*WHAT YOU HAVE TO DO*
Copy the text of each row below word for word, and leave the pictures out of your answer.

(Collected data entries)
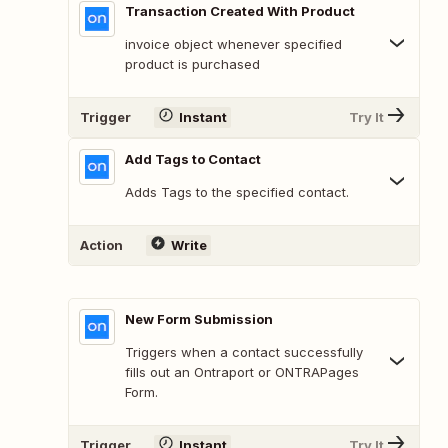
Transaction Created With Product
invoice object whenever specified
product is purchased
Trigger
Instant
Try It
Add Tags to Contact
Adds Tags to the specified contact.
Action
Write
New Form Submission
Triggers when a contact successfully
fills out an Ontraport or ONTRAPages
Form.
Trigger
Instant
Try It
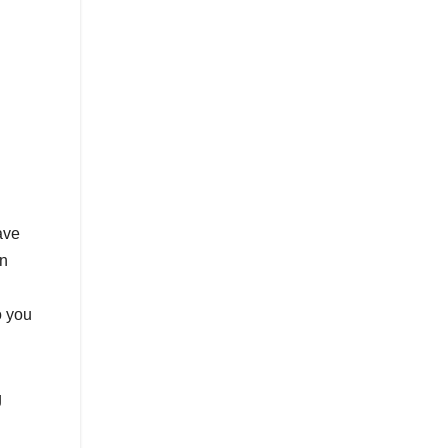
ave
in
o you
g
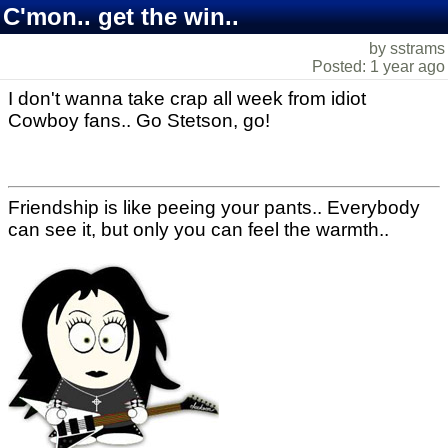
C'mon.. get the win..
by sstrams
Posted: 1 year ago
I don't wanna take crap all week from idiot
Cowboy fans.. Go Stetson, go!
Friendship is like peeing your pants.. Everybody
can see it, but only you can feel the warmth..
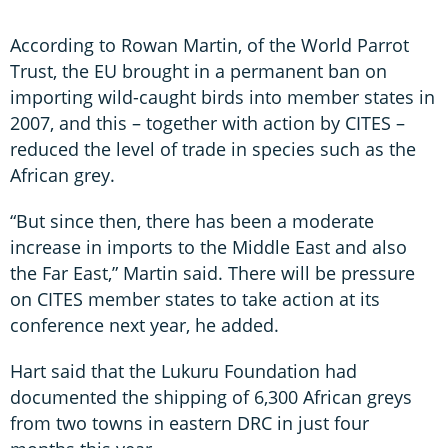
According to Rowan Martin, of the World Parrot
Trust, the EU brought in a permanent ban on
importing wild-caught birds into member states in
2007, and this – together with action by CITES –
reduced the level of trade in species such as the
African grey.
“But since then, there has been a moderate
increase in imports to the Middle East and also
the Far East,” Martin said. There will be pressure
on CITES member states to take action at its
conference next year, he added.
Hart said that the Lukuru Foundation had
documented the shipping of 6,300 African greys
from two towns in eastern DRC in just four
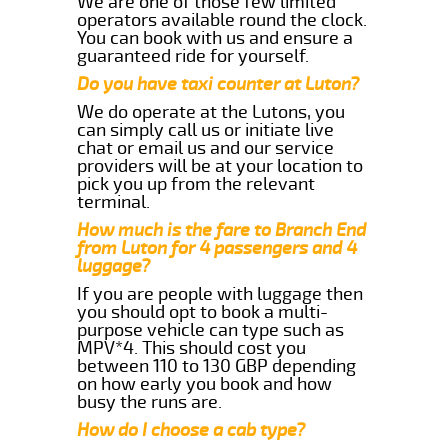
We are one of those few limited
operators available round the clock.
You can book with us and ensure a
guaranteed ride for yourself.
Do you have taxi counter at Luton?
We do operate at the Lutons, you
can simply call us or initiate live
chat or email us and our service
providers will be at your location to
pick you up from the relevant
terminal.
How much is the fare to Branch End
from Luton for 4 passengers and 4
luggage?
If you are people with luggage then
you should opt to book a multi-
purpose vehicle can type such as
MPV*4. This should cost you
between 110 to 130 GBP depending
on how early you book and how
busy the runs are.
How do I choose a cab type?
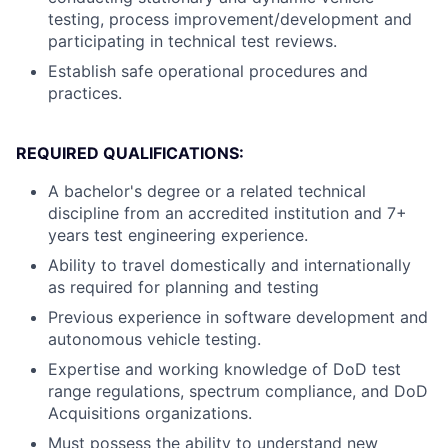
testing, process improvement/development and
participating in technical test reviews.
Establish safe operational procedures and
practices.
REQUIRED QUALIFICATIONS:
A bachelor's degree or a related technical
discipline from an accredited institution and 7+
years test engineering experience.
Ability to travel domestically and internationally
as required for planning and testing
Previous experience in software development and
autonomous vehicle testing.
Expertise and working knowledge of DoD test
range regulations, spectrum compliance, and DoD
Acquisitions organizations.
Must possess the ability to understand new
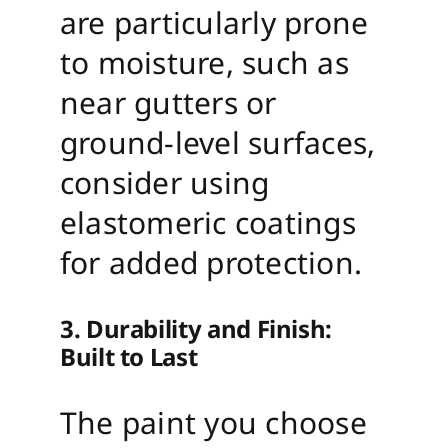
are particularly prone
to moisture, such as
near gutters or
ground-level surfaces,
consider using
elastomeric coatings
for added protection.
3. Durability and Finish:
Built to Last
The paint you choose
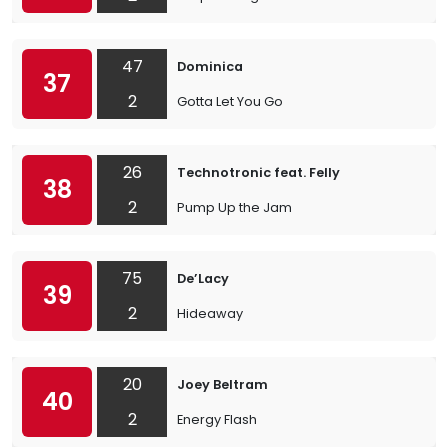
47
Dominica
37
2
Gotta Let You Go
26
Technotronic feat. Felly
38
2
Pump Up the Jam
75
De’Lacy
39
2
Hideaway
20
Joey Beltram
40
2
Energy Flash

*SOLUTION*
Transaction Created With Product
invoice object whenever specified
product is purchased
Trigger
Instant
Try It
Add Tags to Contact
Adds Tags to the specified contact.
Action
Write
New Form Submission
Triggers when a contact successfully
fills out an Ontraport or ONTRAPages
Form.
Trigger
Instant
Try It
ave
in
o you
g
C'mon.. get the win..
by sstrams
Posted: 1 year ago
I don't wanna take crap all week from idiot
Cowboy fans.. Go Stetson, go!
Friendship is like peeing your pants.. Everybody
can see it, but only you can feel the warmth..
According to Rowan Martin, of the World Parrot
Trust, the EU brought in a permanent ban on
importing wild-caught birds into member states in
2007, and this – together with action by CITES –
reduced the level of trade in species such as the
African grey.
“But since then, there has been a moderate
increase in imports to the Middle East and also
the Far East,” Martin said. There will be pressure
on CITES member states to take action at its
conference next year, he added.
Hart said that the Lukuru Foundation had
documented the shipping of 6,300 African greys
from two towns in eastern DRC in just four
We are one of those few limited
operators available round the clock.
You can book with us and ensure a
guaranteed ride for yourself.
Do you have taxi counter at Luton?
We do operate at the Lutons, you
can simply call us or initiate live
chat or email us and our service
providers will be at your location to
pick you up from the relevant
terminal.
How much is the fare to Branch End
from Luton for 4 passengers and 4
luggage?
If you are people with luggage then
you should opt to book a multi-
purpose vehicle can type such as
MPV*4. This should cost you
between 110 to 130 GBP depending
on how early you book and how
busy the runs are.
How do I choose a cab type?
testing, process improvement/development and
participating in technical test reviews.
Establish safe operational procedures and
practices.
REQUIRED QUALIFICATIONS:
A bachelor's degree or a related technical
discipline from an accredited institution and 7+
years test engineering experience.
Ability to travel domestically and internationally
as required for planning and testing
Previous experience in software development and
autonomous vehicle testing.
Expertise and working knowledge of DoD test
range regulations, spectrum compliance, and DoD
Acquisitions organizations.
Must possess the ability to understand new
are particularly prone
to moisture, such as
near gutters or
ground-level surfaces,
consider using
elastomeric coatings
for added protection.
3. Durability and Finish:
Built to Last
The paint you choose
47
Dominica
37
2
Gotta Let You Go
26
Technotronic feat. Felly
38
2
Pump Up the Jam
75
De’Lacy
39
2
Hideaway
20
Joey Beltram
40
2
Energy Flash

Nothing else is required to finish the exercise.